REQUESTS:
- A) Name every person or character that the passage about the painting mentions by name.
- B) Write what comes next in the passage about the painting, picking up after its final sentence.

EXTRACT TO READ:

The painting is titled, And Then I Saw Her Face, based on the Monkee’s song, of course, the follow up line being, “Now, I’m a believer.” Get it? Of course, you do. I needn’t even add, “It seemed to fit the situation.”

Because books take a long time to write (at least they do for me) I knew I had a long while of writing ahead of me with Thunderbird and the Ball of Twine, and the painting was a way of meditating while I was writing and letting Odile and Johnnie’s story develop. The woman in the painting shouldn’t be imagined as being Odile. She was never ever in my head as Odile, so please don’t get her stuck in your imagination as being the face of Odile as she’s not. Of course, if you think she has a really nice face and you want her to be the face of Odile, I can’t exactly stop that from happening. (I think this woman is instead Neftoon Zamora.)

You might be thinking, “If she was able to get some shots of shops across the street from the museum, then why didn’t she simply cross the street and take shots of the museum’s facade from in front of the home furnishings place?”

GIVEN INFORMATION:
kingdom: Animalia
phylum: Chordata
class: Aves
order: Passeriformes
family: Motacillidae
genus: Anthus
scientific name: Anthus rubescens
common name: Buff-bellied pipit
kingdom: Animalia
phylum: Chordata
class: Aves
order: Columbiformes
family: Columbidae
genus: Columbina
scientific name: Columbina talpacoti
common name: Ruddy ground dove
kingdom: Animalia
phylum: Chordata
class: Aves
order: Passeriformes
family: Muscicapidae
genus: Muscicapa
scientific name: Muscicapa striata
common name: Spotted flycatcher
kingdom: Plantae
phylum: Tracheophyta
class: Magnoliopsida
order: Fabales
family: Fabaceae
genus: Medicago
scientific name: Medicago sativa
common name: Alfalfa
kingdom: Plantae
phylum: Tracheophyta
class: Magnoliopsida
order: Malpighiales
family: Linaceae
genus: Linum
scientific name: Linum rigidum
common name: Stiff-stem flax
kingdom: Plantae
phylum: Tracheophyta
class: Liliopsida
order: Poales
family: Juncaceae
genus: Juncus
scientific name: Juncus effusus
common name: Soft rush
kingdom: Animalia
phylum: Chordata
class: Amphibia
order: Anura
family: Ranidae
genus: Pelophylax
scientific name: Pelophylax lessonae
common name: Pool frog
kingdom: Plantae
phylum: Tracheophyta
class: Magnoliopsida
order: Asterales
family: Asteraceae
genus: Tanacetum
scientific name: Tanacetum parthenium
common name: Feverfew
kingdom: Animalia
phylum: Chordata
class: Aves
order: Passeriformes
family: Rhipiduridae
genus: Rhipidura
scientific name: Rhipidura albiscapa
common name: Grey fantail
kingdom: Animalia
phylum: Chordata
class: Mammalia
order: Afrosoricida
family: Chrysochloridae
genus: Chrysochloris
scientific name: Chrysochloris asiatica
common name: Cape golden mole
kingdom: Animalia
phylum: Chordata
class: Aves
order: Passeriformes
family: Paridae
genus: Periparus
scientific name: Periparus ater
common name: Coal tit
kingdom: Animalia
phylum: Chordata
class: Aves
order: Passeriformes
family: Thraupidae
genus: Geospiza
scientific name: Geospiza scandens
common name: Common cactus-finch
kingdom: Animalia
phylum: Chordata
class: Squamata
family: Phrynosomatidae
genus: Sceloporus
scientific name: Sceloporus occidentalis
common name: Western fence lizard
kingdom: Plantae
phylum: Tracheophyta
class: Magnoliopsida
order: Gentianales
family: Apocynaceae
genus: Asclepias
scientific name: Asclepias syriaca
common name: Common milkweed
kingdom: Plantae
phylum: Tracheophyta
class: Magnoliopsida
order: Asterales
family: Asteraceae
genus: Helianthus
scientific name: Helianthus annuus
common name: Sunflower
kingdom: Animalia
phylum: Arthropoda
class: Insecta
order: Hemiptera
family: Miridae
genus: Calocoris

SOLVED PROBLEMS:
- A) Odile, Johnnie, Neftoon Zamora

- B)
And, you know, you can just be quiet and not raise that question, because it’s not exactly useful to propose that solution to me several years down the road and hundreds of miles away, is it?

That’s enough photos for today. I shall continue later with yet more photos of the International UfO Museum and Research Center at Roswell, which Odile most certainly would have visited eventually, though not likely immediately, after having seen whatever it was she happened to see in the sky that day that Johnnie crashed his Thunderbird into her car.